Yesterday I was looking at A. Charles Muller's book, The Sutra of Perfect Enlightenment: Korean Buddhism's Guide to Meditation, which has a commentary by the Korean Zen/Seon monk Kihwa (1376–1433) which I hasten to add is a great book for your Zen library. An interesting section is "The Four Maladies" which I found to be very timely especially in light of today's understanding of Zen. Basically, the four maladies are: 1) contrivance; 2) naturalist; 3) stopping; 4) annihilation. According to Kihwa:
"Contrivance" means "doing with intention" and implies the creation of all good dharmas. "Stopping" means "stopping of thought" and implies the cessation of all mistaken thoughts. "Naturalism" means "letting things follow their course" and implies going along with all that the mind creates, without grasping to "contrivance" or "stopping." Annihilation" means "extinction" and implies the destruction of defilements through the two emptinesses of mind and objects. Contrivance, stopping, naturalism, and annihilation are attitudes in which the practitioner should not get stuck. As soon as there is something to which the mind get attached, then there is an obstruction to enlightenment, and so it is called a malady" (p. 224).
Personally, I have seen all four of these maladies, each in their own unique form. Regarding contrivance it is attachment to the idea that doing zazen will reach perfect enlightenment. To be blunt, such a practice will fall short of perfect enlightenment. Besides the contrivance of zazen, naturalism is a great malady which seems to be prevalent among beginners. I have seen it in the form of learning to be in the here & the now; accepting things as they are; the everyday mind is the enlightened mind and so on. This is far from perfect enlightenment. With the malady of stopping, the adept, during meditation, is willfully trying to suppress his or her thoughts but to no avail. I see the malady of annihilation among students who take up the study of emptiness. They try to annihilate or erase all defilements of body and mind by seeing all this as just emptiness. But this endeavor never reaches perfect enlightenment.
Speaking personally, we all go through these maladies. I certainly did. But my foolishness didn't last long. I saw that I was on a fool's errand. So what was left for me? That is when it dawned on me to try to see the pure Mind in myself. Where was it hiding. In zazen I watched my thoughts. "Where are you pure Mind?" I wondered to myself is awareness this pure Mind.
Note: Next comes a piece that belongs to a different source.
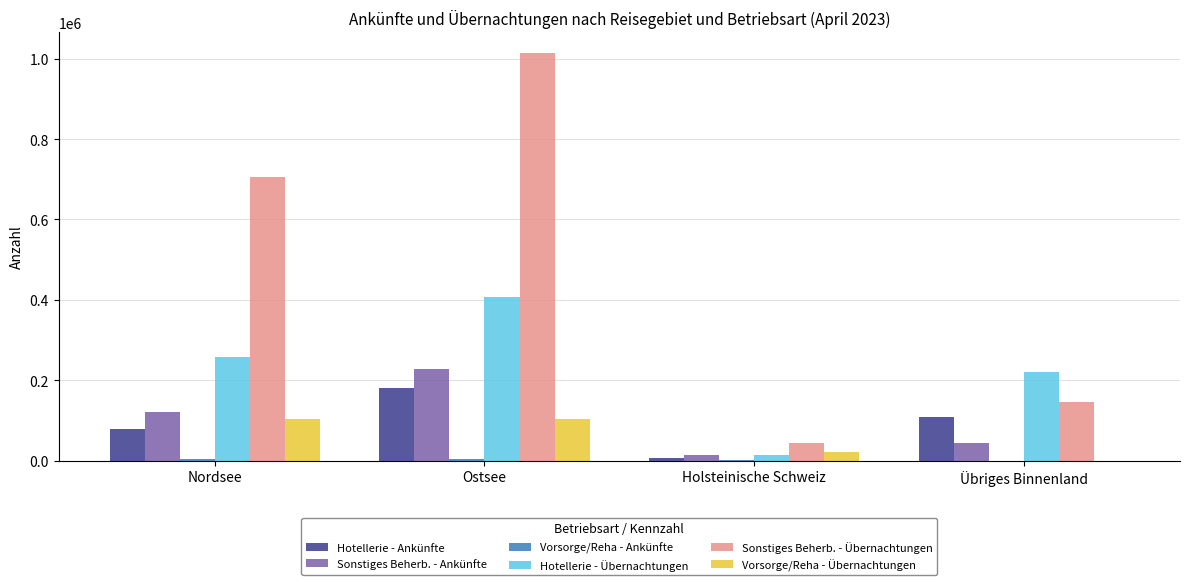

Between Nordsee and Ostsee, which series saw the biggest shift?

Sonstiges Beherb. - Übernachtungen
But awareness is just another word for the subject who is looking at his body and mind. No, there is something I am missing. So I went on like this day in and day out searching for the pure Mind within. I couldn't stop. I was obsessed you could say. Then one day I broke down. I knew from that moment on I was too stupid to see pure Mind. I had come to my wits' end. At that point I was about to pass the checkpoint and go through the no-gate gate.
smith: Reaching our wits' end means we cannot, in anyway, understand what pure Mind is. We've run out of ideas, so to speak. Our cunning reason has failed us. Reaching our wits' end also defies analysis. It is a state every seeker has to go through.
Posted by: thezennist | October 20, 2015 at 12:29 AM
having heard you speak about your own path to awareness, and as you say by reaching your 'wits end', I have a curiosity/question for you. By 'wits end' would you also define that as having reached a place within yourself of profound understanding and identification with utter humility?